Er selbst kam mit geringen Erwartungen nach England. Er hatte das bisher schwierigste halbe Jahr in seiner Karriere hinter sich. Krank stieg er schon in die Saison, einzig beim Australian Open spielte er im Vollbesitz seiner Kräfte. Bei einem Hausunfall verletzte er sich am Meniskus, musste operiert werden. Sein Comeback verzögerte sich, weil er wieder krank war. Dann spielte für viele Wochen sein Rücken nicht mit. Federer verzichtete gar auf das French Open, stieg erst in der Rasensaison wieder ein. Erstmals seit dem Jahr 2000 reiste er wieder ohne einen Turniersieg nach Wimbledon.
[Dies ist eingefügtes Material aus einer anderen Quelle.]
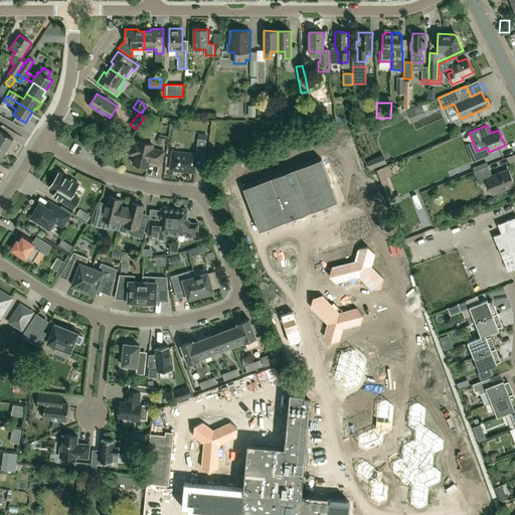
[(0,132),(0,147),(6,151),(13,140),(1,131),(0,132)]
Federer spielte vor dem Turnier zwar sieben Matches, in Stuttgart und Halle, doch Zweifel blieben. Er wusste selbst nicht, wo er steht. Er setzte sich mit dem Einzug in die Achtelfinals zunächst einmal ein für ihn sehr bescheidenes Ziel. Doch er steigerte sich, fand immer besser zu seiner Form, tankte Selbstvertrauen und fand auch das Vertrauen in seinen Körper wieder. Im Viertelfinal riss er eine Partie aus dem Feuer, die er eigentlich schon verloren hatte.
Erst im Halbfinal stiess er gegen einen starken Milos Raonic an seine Grenzen. Der Viertelfinal kostete viel Energie, in der jetzigen Phase von Federer womöglich zu viel. Nein, Federer hat in diesem Jahr in Wimbledon keine Chance verpasst. Im Gegenteil, Federer spielte ein ganz starkes Turnier und bewies, dass mit ihm wieder zu rechnen ist. Auf dieser Leistung kann er nach dem verkorksten Saisonstart aufbauen.